Healthcare costs have crept up so high in the U.S. that millions of Americans are skipping meals to cover expenses, according to Gallup poll results released Thursday.
Per its West Health-Gallup Affordability Index, 11% of U.S. adults have skipped a meal to pay for healthcare expenses – that’s an estimated 28 million people. While 27% of people who don’t have health insurance reported that they skipped a meal to cover healthcare costs, 9% of people with insurance skipped meals to cover costs too.
Overall, the index indicated that Americans’ ability to afford healthcare has deteriorated in recent years. Previous research cited by Audacy has also tracked concerns about healthcare costs. This research including AP-NORC results from last October that showed nearly 60% were extremely or very concerned about their healthcare costs increasing and research from 2024 that found the U.S. had higher spending but worse healthcare outcomes than 10 other nations.
Why are our healthcare costs so high?

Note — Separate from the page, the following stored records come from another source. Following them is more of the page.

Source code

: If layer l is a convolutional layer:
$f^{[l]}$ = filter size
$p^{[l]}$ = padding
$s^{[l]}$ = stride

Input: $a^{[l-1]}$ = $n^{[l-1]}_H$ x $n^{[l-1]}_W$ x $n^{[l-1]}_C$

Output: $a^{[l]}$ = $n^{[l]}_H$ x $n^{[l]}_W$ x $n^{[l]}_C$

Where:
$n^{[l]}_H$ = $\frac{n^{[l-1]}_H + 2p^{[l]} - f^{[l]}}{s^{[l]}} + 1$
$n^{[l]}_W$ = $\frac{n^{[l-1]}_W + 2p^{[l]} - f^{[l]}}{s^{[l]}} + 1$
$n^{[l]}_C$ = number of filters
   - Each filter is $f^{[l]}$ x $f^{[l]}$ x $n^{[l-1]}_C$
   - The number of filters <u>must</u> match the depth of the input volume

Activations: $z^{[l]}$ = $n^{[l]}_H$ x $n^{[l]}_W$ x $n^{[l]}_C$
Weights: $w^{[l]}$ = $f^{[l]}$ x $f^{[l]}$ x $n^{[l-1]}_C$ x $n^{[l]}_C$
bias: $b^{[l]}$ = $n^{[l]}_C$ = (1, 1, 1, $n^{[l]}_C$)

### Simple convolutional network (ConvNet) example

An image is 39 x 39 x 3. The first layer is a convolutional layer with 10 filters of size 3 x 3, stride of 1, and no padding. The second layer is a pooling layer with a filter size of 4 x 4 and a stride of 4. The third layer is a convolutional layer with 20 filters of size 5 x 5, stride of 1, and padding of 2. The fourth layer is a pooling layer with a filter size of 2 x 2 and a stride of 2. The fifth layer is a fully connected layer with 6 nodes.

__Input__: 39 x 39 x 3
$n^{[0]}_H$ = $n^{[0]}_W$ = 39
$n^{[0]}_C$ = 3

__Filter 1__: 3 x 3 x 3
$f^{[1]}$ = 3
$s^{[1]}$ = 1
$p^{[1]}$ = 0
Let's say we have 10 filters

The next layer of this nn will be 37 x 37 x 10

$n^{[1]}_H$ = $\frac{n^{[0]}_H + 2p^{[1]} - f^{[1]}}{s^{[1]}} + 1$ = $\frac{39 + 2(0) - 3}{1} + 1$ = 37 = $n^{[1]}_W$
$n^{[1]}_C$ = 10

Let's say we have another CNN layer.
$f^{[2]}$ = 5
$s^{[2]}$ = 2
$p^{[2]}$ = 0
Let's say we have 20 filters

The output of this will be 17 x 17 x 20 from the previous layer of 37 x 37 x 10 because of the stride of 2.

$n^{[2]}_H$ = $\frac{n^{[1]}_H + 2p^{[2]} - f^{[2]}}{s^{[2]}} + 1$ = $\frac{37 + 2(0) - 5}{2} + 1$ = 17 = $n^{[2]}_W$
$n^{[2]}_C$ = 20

According to the Kaiser Family Foundation, spending has been pushed higher by “a number of factors, including but not limited to an aging population, rising rates of chronic conditions, advancements in medicine and new technologies, higher prices, and expansions of health insurance coverage,” and more.
President Donald Trump has even laid some of the blame at the feet of “money sucking insurance companies.”

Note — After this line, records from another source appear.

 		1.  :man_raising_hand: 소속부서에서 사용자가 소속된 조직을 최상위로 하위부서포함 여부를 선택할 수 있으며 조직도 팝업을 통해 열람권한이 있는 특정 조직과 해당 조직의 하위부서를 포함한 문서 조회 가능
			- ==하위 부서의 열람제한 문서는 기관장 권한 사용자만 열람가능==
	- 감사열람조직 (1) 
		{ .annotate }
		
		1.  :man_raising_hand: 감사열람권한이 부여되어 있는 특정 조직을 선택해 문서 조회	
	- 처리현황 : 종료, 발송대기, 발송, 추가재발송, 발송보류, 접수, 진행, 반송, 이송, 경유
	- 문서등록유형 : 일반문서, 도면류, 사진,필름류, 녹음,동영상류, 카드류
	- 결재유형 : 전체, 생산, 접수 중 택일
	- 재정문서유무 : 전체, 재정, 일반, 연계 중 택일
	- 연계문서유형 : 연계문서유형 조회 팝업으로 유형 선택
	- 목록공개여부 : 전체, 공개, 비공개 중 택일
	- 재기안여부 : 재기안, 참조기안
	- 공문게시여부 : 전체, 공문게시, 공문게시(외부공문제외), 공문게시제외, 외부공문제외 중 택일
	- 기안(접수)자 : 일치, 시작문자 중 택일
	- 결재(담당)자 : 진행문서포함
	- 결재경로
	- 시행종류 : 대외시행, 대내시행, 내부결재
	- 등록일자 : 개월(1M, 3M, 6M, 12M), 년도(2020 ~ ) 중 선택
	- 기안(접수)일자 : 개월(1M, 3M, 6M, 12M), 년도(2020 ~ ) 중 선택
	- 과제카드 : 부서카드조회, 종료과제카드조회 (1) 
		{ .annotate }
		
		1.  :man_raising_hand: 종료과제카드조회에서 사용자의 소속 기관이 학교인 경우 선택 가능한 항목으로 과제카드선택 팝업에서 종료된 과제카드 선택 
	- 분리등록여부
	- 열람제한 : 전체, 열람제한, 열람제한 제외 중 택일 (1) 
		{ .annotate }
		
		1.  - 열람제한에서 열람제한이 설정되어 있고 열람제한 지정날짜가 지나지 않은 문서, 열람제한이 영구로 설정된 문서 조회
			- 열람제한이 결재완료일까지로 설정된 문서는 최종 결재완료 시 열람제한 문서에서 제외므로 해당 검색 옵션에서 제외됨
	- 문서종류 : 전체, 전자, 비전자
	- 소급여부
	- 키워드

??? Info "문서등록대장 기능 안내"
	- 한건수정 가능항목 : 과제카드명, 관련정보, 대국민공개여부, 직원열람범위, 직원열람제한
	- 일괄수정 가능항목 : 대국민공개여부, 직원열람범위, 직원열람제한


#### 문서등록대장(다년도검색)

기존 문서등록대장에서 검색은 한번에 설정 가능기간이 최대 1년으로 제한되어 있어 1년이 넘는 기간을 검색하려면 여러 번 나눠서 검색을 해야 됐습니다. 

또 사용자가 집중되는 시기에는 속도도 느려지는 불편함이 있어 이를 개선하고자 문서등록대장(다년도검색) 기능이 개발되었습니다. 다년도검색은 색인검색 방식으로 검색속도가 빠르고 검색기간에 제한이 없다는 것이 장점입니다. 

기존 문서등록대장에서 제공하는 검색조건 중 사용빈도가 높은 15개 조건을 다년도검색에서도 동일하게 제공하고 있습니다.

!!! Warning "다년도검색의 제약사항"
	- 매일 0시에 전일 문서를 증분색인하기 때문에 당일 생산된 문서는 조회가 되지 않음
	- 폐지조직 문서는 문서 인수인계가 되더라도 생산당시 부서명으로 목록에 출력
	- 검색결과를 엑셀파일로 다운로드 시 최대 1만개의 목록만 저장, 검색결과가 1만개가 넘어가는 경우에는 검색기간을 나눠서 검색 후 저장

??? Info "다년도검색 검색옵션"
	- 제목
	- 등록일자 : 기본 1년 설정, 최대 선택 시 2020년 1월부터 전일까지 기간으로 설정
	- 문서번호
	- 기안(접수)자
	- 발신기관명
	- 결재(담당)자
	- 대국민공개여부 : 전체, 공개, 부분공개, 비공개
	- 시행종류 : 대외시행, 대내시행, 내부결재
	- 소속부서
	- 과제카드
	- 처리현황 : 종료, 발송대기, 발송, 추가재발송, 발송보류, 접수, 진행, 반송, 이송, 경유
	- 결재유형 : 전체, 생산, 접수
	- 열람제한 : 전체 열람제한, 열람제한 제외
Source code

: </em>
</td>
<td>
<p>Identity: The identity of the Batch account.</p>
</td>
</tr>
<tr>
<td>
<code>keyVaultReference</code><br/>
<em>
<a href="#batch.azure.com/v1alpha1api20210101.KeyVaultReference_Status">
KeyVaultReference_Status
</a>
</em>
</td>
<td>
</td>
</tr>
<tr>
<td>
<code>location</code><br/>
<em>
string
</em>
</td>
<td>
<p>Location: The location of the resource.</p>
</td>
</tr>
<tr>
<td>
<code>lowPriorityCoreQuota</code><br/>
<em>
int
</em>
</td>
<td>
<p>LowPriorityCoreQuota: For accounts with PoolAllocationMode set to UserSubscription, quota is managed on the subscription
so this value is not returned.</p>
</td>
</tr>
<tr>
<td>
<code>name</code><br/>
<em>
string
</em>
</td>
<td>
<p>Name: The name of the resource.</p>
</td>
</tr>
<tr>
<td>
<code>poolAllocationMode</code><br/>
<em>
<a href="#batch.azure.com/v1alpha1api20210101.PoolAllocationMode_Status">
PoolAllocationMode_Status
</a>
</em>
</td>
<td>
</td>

Gerard Anderson, PhD, a professor in Health Policy and Management and International Health at Johns Hopkins Bloomberg School of Public Health traced the U.S. healthcare cost problem back to a decades-old decision by the Internal Revenue Service in an interview published last November.
“We’re probably never going to have a very robust and healthy system,” Anderson said. “It all comes back to a decision by the IRS in 1943 to provide tax subsidies to employer-sponsored insurance plans. Most Americans get health insurance coverage through employers, which are typically large, self-insured companies. Those companies are not likely to give up the idea of providing health insurance to their workers because it’s a very attractive option for them in recruiting employees.”
At the same time, these companies are paying very high premiums compared to what Medicare pays, Anderson explained. He also said they are not actively trying to control costs.
“Until they are so upset with the status quo to make a change, we won’t have fundamental changes to the insurance system,” Anderson argued.
This year, even more healthcare cost challenges are on the horizon for Americans.
“In 2026, millions are expected to face higher insurance premiums and rising out-of-pocket costs as the expiration of some Affordable Care Act subsidies and upcoming cuts to Medicaid enrollment threaten coverage,” said Gallup. “Collectively, these shifts could leave millions of Americans without health insurance at a time when financial stress is already running high.”
In addition to skipping meals, Gallup polling showed that Americans have cut back on utilities, driving and other costs to afford healthcare. Some have also stretched out their doses of prescription medication and borrowed money.
“More than half of U.S. adults (55%) in households earning less than $24,000 per year report having made at least one trade-off in their daily life to pay for healthcare,” said Gallup. For households earning $240,000 or more (roughly 1.6 million U.S. adults) that dropped to 11%. Data also showed that Americans who report being in poor or fair health are also more likely to report having made financial trade-offs to cover healthcare costs.
When it comes to skipping meals, research indicates that it can put further stress on health. According to the Mayo Clinic, intermittent fasting “may cause people to feel very tired and dizzy,” and it can affect diabetes management, headaches, mood swings, constipation the menstrual cycle. Research has also shown that, counterintuitively, skipping breakfast might lead to weight gain and the onset of overweight and obesity.